GIVEN RECORDS:
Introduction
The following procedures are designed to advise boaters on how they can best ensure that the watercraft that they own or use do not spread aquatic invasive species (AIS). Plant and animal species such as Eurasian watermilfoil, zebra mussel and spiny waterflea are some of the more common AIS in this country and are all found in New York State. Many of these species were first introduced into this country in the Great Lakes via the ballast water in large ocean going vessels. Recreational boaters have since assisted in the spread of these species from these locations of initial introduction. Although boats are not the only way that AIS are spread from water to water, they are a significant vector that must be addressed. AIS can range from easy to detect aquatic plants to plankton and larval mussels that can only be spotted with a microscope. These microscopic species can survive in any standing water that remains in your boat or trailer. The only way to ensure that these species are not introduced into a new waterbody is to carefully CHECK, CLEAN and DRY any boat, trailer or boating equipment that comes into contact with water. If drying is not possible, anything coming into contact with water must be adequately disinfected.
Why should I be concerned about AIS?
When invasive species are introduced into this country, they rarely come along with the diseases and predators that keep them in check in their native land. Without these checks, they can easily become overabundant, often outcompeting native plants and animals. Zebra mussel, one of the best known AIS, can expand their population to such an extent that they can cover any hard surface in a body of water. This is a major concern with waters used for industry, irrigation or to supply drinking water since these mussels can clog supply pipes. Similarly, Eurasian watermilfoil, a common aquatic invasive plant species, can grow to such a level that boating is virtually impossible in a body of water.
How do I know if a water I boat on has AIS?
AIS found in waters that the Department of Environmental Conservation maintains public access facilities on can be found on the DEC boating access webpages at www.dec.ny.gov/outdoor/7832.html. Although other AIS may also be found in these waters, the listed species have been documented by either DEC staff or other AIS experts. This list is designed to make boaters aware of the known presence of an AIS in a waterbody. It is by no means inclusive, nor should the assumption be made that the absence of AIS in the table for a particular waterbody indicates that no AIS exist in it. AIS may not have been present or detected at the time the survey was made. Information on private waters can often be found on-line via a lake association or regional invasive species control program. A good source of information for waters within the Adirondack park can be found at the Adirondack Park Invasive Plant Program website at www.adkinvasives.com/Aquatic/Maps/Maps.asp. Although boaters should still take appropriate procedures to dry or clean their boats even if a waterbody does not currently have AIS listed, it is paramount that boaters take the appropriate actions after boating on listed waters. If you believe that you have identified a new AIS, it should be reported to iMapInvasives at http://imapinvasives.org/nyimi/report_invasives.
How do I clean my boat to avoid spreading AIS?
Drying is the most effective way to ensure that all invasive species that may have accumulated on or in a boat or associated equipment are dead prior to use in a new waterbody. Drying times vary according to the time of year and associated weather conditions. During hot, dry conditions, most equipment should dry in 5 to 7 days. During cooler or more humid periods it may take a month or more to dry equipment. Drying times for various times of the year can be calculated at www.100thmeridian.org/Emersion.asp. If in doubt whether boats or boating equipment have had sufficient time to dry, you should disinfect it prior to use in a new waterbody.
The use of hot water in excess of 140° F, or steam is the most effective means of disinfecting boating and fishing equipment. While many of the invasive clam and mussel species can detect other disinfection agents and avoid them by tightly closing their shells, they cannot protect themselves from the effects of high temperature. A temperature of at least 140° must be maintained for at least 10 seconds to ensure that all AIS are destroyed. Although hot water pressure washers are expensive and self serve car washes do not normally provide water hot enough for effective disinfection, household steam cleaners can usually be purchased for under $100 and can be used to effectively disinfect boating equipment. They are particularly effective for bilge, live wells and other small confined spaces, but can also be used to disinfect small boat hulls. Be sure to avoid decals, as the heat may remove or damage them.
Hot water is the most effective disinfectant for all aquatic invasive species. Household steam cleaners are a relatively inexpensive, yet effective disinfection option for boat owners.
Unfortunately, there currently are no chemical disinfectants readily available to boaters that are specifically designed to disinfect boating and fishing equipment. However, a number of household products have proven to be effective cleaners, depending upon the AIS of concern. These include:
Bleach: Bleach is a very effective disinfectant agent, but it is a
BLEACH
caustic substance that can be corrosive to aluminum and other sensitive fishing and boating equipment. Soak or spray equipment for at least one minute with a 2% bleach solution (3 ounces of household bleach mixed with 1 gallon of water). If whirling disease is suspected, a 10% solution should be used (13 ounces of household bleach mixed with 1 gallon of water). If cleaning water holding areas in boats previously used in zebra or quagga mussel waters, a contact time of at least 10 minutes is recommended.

==

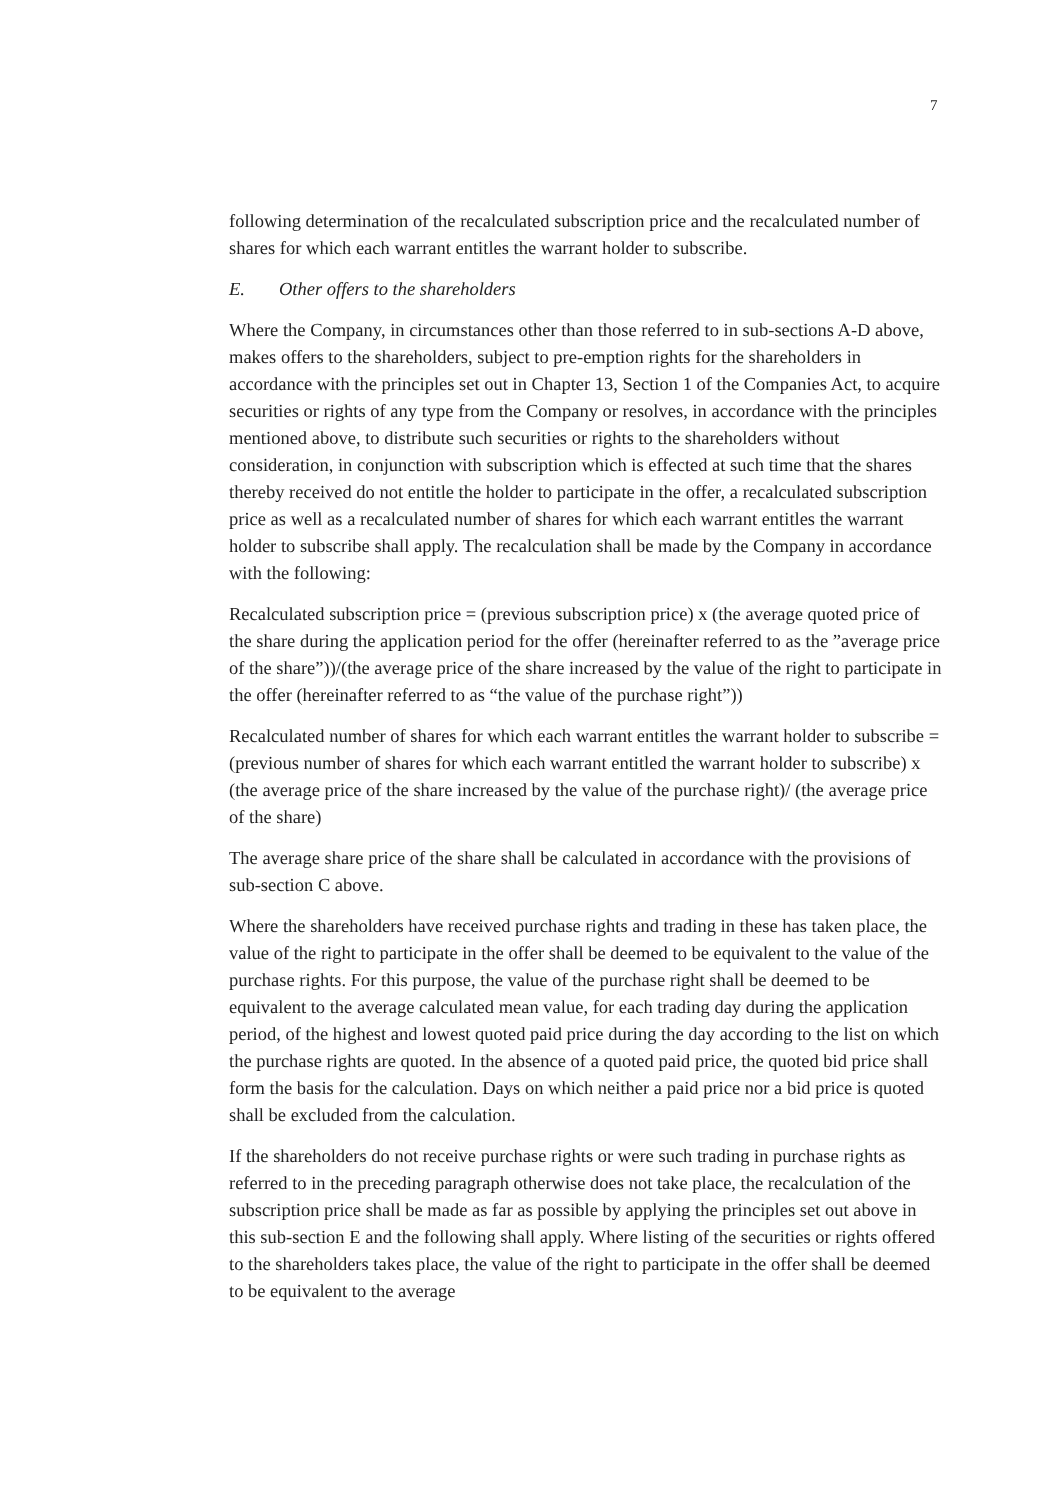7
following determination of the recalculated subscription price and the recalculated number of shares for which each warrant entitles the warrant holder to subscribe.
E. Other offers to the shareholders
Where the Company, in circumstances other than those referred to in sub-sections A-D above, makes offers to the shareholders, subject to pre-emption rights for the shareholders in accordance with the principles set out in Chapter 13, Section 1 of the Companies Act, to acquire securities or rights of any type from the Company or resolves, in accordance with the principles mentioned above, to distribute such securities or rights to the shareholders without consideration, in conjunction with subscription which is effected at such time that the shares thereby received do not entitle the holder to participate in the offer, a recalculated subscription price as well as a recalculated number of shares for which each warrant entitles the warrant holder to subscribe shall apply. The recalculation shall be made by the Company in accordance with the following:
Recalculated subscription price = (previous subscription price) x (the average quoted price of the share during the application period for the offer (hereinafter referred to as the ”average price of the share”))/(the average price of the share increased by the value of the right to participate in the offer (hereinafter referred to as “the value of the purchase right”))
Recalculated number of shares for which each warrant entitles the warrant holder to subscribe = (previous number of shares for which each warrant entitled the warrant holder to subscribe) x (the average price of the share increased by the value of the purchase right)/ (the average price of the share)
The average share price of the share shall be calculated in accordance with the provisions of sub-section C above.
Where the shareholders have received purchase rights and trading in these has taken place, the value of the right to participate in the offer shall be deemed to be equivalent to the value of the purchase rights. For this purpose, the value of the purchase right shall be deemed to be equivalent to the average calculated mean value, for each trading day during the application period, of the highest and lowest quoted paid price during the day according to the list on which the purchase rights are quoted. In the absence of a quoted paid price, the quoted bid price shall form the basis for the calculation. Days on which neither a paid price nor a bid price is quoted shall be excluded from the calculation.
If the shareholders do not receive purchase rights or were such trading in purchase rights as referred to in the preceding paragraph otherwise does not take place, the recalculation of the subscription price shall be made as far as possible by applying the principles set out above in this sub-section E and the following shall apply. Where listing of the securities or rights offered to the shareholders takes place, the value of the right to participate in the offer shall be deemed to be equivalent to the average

YOUR INSTRUCTIONS: The expected output is exactly the lines of the listing above between the line holding "Why should I be concerned about AIS?" and the line holding "How do I know if a water I boat on has AIS?", inclusive.

OUTPUT OF THE TASK:
Why should I be concerned about AIS?
When invasive species are introduced into this country, they rarely come along with the diseases and predators that keep them in check in their native land. Without these checks, they can easily become overabundant, often outcompeting native plants and animals. Zebra mussel, one of the best known AIS, can expand their population to such an extent that they can cover any hard surface in a body of water. This is a major concern with waters used for industry, irrigation or to supply drinking water since these mussels can clog supply pipes. Similarly, Eurasian watermilfoil, a common aquatic invasive plant species, can grow to such a level that boating is virtually impossible in a body of water.
How do I know if a water I boat on has AIS?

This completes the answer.